*** RECORDS TO USE

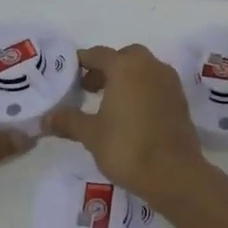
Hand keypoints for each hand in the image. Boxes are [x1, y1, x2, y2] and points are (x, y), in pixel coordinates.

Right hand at [43, 44, 208, 203]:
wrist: (174, 174)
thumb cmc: (127, 147)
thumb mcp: (91, 134)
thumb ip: (68, 121)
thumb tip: (46, 118)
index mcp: (126, 67)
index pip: (99, 54)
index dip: (82, 62)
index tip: (69, 74)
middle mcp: (150, 67)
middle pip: (125, 58)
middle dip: (107, 69)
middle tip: (90, 89)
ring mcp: (169, 83)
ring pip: (144, 70)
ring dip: (126, 79)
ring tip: (109, 104)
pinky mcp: (181, 101)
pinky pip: (157, 86)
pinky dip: (142, 91)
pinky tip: (131, 116)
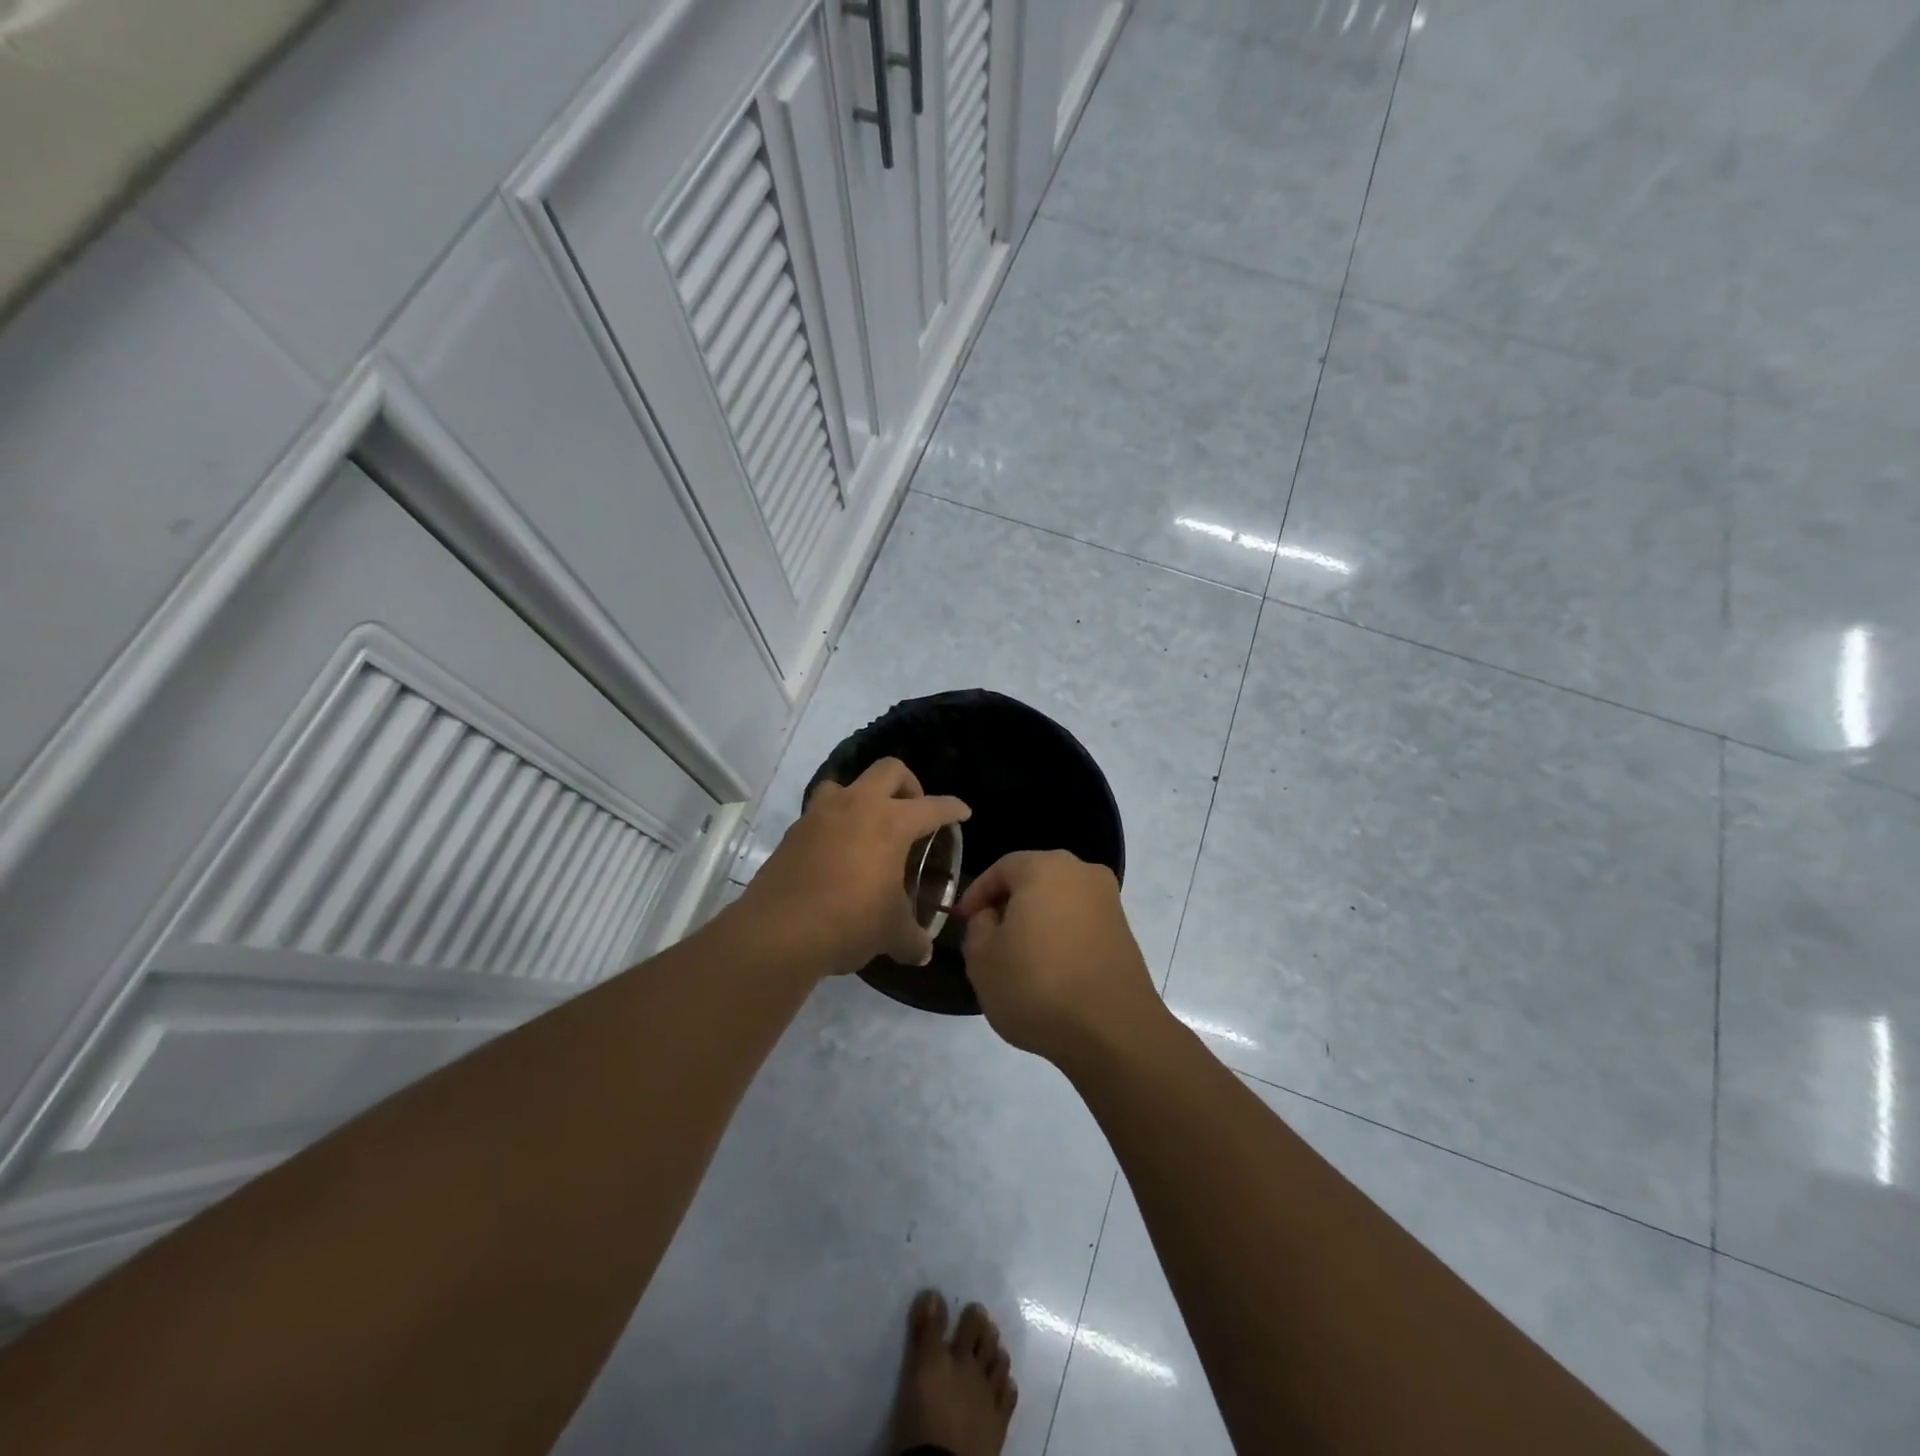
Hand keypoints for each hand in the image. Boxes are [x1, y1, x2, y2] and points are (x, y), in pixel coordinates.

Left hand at [739, 758, 969, 976]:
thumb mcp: (892, 934)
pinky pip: (820, 814)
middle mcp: (857, 806)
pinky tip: (838, 854)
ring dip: (862, 797)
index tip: (962, 812)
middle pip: (889, 770)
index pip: (933, 807)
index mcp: (891, 823)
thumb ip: (913, 939)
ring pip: (846, 784)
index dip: (952, 809)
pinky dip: (834, 825)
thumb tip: (923, 952)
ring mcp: (820, 814)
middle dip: (909, 784)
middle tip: (913, 810)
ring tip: (868, 827)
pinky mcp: (794, 832)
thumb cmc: (850, 922)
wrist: (779, 932)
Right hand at [957, 851, 1161, 1064]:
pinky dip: (1061, 937)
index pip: (1001, 868)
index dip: (977, 894)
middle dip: (1008, 905)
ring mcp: (1109, 902)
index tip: (962, 921)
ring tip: (1018, 957)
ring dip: (1037, 921)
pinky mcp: (1124, 932)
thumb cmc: (1037, 985)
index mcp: (1045, 868)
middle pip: (1034, 880)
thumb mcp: (982, 959)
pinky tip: (1050, 970)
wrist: (1113, 1031)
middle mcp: (1082, 873)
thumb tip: (993, 917)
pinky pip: (1080, 922)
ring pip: (1059, 901)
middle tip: (988, 936)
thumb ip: (978, 926)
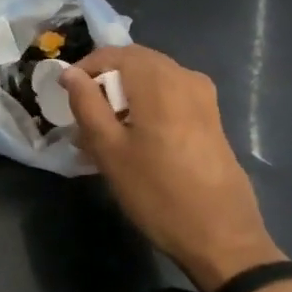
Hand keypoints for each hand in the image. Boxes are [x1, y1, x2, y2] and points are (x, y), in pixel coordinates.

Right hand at [60, 45, 282, 291]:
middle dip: (105, 84)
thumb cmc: (158, 193)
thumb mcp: (109, 150)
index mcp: (158, 79)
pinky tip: (137, 142)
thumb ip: (87, 104)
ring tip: (107, 135)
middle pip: (134, 64)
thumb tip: (70, 72)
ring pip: (152, 80)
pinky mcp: (212, 117)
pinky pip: (170, 96)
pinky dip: (147, 107)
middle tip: (85, 119)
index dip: (84, 71)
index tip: (67, 99)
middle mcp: (184, 76)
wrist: (223, 238)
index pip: (112, 54)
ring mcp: (203, 96)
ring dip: (125, 97)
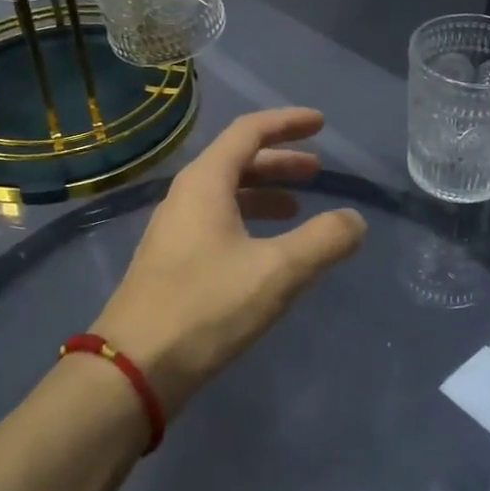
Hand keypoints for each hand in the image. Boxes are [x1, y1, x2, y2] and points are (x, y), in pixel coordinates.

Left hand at [91, 107, 366, 414]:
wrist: (134, 367)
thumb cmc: (207, 307)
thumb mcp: (277, 271)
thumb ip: (323, 241)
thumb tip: (355, 220)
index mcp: (205, 182)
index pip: (249, 131)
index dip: (287, 123)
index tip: (321, 124)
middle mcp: (186, 196)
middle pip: (237, 161)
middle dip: (280, 161)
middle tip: (318, 171)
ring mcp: (175, 230)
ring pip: (227, 195)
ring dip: (265, 193)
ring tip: (299, 209)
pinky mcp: (172, 261)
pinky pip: (217, 222)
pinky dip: (249, 221)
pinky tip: (267, 250)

******

Repeat exactly, and only, the lines from the one containing "thumb mcp: (277, 271)" through the last line above.

thumb mcp: (277, 271)
thumb ip: (323, 241)
thumb tip: (355, 220)
index mcp: (205, 182)
index pip: (249, 131)
index dip: (287, 123)
index tip: (321, 124)
middle mcp: (186, 196)
middle pip: (237, 161)
middle dip: (280, 161)
middle tip: (318, 171)
ring mcp: (175, 230)
ring pip: (227, 195)
ring dip: (265, 193)
ring tip: (299, 209)
pinky mcp: (172, 261)
pinky pip: (217, 222)
pinky dip: (249, 221)
pinky tip: (267, 250)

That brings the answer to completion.